- COMPLETA LO SIGUIENTE:
a: Cita del texto sobre el sicariato el fragmento que comienza en las palabras "El sicario se" y concluye después de "de corruptela política.".
b: Responde estas preguntas según el texto sobre el sicariato:
(i) ¿Cómo se inicia el sicario?
(ii) ¿Qué dos instituciones se nombran como responsables de combatir el sicariato?
(iii) ¿Qué se señala como la mayor fuente del poder del sicario?

- TEXTO PROPORCIONADO:
+ + +

El sicario es un asesino que mata por plata, por orden de un autor intelectual que busca encubrirse en el anonimato. Sus víctimas potenciales pueden ser cualquiera de nosotros, no importa si eres delincuente, traficante, pobre, rico, estudiante, profesor, ambulante, mujeriego o simple seductor. Para el sicario la vida no vale nada; la muerte lo vale todo, y es esta distorsionada valoración y el monopolio de información acerca de quienes lo contratan, la mayor fuente de su poder. Un poder que se yergue por encima del poder político o del dinero mismo de quien contrata.
El sicario se inicia como pandillero, luego pasa a ser un ajustador de cuentas de los que incumplen el pago de cupos a bandas de extorsionadores. Una vez probado como buen ajustador de cuentas de los extorsionados, se vuelve depositario de demandas de ajustes de cuentas externas a la banda, posicionándose como sicario. Sin demandantes de muerte no habría sicariato; es decir, sin gente dispuesta a pagar por el aniquilamiento de personas, éstas no morirían a sangre fría. La maldad del sicario es la misma que anida en los demandantes de muerte; personas enceguecidas por una sed de venganza derivada de líos personales, delincuenciales o de corruptela política.
Los países donde el sicariato avanzó demasiado sin respuesta consistente desde el Estado, han devenido en sociedades regidas por el miedo, la incertidumbre y la anomia. En ellas la ley está pintada en la pared, sobre todo si las instituciones responsables de combatir ese flagelo -Policía Nacional y Poder Judicial- no reconocen la gravedad del fenómeno o están corrompidas y podridas estructuralmente. En ellas el sicariato termina aniquilando la inversión y las expectativas de bienestar y desarrollo.

+ + +

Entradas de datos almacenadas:
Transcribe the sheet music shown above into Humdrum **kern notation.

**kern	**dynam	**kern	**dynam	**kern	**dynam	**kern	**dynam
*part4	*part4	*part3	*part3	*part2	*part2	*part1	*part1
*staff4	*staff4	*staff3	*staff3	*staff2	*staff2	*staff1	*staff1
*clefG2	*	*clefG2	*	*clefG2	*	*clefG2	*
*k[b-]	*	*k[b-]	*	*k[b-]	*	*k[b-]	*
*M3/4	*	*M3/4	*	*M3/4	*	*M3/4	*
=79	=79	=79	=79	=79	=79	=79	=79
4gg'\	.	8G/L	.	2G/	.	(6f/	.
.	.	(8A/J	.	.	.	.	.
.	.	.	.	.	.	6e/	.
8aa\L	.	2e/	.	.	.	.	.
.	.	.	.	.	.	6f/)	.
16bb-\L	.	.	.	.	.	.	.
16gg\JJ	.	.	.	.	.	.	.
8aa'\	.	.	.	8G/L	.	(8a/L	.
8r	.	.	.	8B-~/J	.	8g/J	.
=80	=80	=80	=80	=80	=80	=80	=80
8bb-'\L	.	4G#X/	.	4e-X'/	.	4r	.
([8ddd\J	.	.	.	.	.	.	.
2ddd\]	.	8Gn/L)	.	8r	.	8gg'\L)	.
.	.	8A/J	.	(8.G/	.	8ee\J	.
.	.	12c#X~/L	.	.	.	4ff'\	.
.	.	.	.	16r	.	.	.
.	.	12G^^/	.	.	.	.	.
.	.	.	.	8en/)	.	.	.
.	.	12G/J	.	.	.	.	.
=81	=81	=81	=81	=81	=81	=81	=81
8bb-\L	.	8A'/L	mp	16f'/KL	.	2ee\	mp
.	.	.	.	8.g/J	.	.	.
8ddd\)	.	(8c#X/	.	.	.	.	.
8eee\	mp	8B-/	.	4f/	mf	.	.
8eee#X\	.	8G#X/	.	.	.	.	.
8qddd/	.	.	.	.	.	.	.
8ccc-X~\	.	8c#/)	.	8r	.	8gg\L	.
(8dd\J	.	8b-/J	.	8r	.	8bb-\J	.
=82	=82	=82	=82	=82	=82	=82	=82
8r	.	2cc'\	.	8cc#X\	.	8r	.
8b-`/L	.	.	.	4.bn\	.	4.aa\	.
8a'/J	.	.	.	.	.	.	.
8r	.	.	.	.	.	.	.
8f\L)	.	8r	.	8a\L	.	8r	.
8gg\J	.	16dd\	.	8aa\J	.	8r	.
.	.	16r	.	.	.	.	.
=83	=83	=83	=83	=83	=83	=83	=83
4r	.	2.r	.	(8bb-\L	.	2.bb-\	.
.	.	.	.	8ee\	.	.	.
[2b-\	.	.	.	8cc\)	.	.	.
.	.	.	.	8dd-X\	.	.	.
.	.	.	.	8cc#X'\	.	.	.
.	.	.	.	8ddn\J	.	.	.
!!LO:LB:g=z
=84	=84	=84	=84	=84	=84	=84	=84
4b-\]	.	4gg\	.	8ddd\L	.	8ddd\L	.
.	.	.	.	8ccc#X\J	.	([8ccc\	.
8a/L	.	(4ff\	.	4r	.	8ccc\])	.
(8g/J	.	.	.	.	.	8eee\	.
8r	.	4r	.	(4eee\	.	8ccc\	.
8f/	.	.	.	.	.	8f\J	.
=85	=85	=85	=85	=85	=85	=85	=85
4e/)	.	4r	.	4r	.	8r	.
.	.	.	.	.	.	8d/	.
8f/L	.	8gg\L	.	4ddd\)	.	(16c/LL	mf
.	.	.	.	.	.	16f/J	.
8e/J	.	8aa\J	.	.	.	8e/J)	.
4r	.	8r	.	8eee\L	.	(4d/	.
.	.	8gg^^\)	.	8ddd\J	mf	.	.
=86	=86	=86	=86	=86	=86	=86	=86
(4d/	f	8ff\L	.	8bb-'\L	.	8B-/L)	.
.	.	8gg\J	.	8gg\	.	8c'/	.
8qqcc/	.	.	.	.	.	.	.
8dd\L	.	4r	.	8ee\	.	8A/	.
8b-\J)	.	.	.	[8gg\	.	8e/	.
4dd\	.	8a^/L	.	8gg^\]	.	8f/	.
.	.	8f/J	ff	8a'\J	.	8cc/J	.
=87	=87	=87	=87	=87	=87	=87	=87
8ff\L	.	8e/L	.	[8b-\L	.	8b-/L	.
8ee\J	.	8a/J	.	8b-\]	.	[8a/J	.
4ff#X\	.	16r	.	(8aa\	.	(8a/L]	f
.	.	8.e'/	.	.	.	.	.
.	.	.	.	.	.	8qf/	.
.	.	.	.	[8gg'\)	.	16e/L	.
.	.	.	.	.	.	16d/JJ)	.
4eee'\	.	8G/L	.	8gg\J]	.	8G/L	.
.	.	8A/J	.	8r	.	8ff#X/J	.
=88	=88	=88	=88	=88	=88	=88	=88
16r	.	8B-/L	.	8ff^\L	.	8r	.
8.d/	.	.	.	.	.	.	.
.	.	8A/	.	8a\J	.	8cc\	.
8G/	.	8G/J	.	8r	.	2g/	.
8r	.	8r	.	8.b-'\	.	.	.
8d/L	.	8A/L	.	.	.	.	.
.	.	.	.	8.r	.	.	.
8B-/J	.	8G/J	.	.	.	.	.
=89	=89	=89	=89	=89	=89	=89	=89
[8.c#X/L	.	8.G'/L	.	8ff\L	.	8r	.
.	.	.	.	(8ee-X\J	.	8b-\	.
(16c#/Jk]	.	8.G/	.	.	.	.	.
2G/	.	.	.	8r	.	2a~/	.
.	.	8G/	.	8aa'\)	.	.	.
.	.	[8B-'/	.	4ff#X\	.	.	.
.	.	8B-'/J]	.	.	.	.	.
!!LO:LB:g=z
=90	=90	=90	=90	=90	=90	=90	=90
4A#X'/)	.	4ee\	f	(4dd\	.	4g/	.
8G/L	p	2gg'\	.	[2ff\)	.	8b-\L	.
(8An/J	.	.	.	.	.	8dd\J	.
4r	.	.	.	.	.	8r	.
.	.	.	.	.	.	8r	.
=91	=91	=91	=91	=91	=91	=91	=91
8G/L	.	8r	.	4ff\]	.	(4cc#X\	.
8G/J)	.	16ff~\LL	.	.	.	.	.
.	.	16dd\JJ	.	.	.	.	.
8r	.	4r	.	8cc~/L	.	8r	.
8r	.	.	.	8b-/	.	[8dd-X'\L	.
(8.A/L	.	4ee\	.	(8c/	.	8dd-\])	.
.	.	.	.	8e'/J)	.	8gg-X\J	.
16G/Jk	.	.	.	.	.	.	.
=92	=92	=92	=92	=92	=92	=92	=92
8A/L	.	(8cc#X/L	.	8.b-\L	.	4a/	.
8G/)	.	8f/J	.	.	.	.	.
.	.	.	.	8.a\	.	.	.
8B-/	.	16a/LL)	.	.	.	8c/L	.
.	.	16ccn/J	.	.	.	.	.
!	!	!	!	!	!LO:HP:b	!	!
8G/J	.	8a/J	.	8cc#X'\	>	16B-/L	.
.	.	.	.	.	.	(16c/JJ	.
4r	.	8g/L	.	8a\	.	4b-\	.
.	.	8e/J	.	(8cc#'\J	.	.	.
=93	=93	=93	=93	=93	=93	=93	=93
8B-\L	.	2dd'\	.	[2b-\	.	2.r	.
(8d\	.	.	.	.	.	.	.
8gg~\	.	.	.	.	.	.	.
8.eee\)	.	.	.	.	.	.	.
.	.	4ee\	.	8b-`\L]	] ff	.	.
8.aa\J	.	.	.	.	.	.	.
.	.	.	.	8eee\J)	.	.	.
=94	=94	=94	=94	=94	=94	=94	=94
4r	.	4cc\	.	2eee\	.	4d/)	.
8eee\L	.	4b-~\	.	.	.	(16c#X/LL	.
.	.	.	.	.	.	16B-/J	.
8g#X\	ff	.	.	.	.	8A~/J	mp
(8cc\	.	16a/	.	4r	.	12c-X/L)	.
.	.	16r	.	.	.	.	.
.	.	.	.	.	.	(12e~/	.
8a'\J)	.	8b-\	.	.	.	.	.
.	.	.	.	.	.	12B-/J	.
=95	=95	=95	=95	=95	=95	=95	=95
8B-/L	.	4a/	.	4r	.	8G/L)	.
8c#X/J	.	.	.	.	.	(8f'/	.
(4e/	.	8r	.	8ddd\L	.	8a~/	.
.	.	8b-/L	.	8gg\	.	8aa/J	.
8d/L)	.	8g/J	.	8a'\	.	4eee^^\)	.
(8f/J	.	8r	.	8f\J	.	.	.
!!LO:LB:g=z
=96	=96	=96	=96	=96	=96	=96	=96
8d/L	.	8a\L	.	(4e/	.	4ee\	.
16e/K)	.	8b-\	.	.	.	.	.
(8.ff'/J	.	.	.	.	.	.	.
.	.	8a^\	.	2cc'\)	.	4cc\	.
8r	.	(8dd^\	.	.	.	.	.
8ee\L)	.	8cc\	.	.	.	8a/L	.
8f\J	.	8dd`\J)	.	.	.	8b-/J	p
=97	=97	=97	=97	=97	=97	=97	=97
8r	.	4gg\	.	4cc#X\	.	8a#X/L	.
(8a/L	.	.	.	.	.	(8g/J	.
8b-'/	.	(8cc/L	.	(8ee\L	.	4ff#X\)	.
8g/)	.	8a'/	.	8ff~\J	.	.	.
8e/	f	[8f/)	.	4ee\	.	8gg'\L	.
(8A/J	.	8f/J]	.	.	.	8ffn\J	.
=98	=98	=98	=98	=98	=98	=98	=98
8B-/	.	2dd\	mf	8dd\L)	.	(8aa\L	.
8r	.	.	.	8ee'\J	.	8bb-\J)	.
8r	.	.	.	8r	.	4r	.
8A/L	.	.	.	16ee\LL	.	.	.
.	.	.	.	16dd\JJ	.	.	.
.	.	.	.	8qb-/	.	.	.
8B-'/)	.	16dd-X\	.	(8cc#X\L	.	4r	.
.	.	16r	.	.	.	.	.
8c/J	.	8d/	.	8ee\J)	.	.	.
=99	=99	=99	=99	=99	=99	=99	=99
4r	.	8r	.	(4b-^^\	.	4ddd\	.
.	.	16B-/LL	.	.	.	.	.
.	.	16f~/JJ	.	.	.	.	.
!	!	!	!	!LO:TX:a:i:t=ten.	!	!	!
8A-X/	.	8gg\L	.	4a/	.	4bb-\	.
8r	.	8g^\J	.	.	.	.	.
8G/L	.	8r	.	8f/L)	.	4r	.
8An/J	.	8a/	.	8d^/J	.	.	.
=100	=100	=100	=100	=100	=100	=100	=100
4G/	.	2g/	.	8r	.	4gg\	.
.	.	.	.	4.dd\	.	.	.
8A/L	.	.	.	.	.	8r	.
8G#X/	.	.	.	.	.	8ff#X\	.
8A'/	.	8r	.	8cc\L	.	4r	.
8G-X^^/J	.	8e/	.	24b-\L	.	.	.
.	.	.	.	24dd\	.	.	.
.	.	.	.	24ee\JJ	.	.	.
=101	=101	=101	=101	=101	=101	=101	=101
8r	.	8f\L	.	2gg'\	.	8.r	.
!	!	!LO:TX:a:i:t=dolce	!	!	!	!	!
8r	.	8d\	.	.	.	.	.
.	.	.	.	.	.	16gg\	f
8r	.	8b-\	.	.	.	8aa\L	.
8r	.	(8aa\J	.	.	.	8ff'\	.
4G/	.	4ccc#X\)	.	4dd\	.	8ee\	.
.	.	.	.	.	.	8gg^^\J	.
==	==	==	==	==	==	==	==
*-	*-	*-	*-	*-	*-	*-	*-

+ + +

- SOLUCIONES PROPUESTAS:
a:
El sicario se inicia como pandillero, luego pasa a ser un ajustador de cuentas de los que incumplen el pago de cupos a bandas de extorsionadores. Una vez probado como buen ajustador de cuentas de los extorsionados, se vuelve depositario de demandas de ajustes de cuentas externas a la banda, posicionándose como sicario. Sin demandantes de muerte no habría sicariato; es decir, sin gente dispuesta a pagar por el aniquilamiento de personas, éstas no morirían a sangre fría. La maldad del sicario es la misma que anida en los demandantes de muerte; personas enceguecidas por una sed de venganza derivada de líos personales, delincuenciales o de corruptela política.

b:
(i) Se inicia como pandillero.
(ii) La Policía Nacional y el Poder Judicial.
(iii) Su distorsionada valoración de la vida y la muerte y el monopolio de información acerca de quienes lo contratan.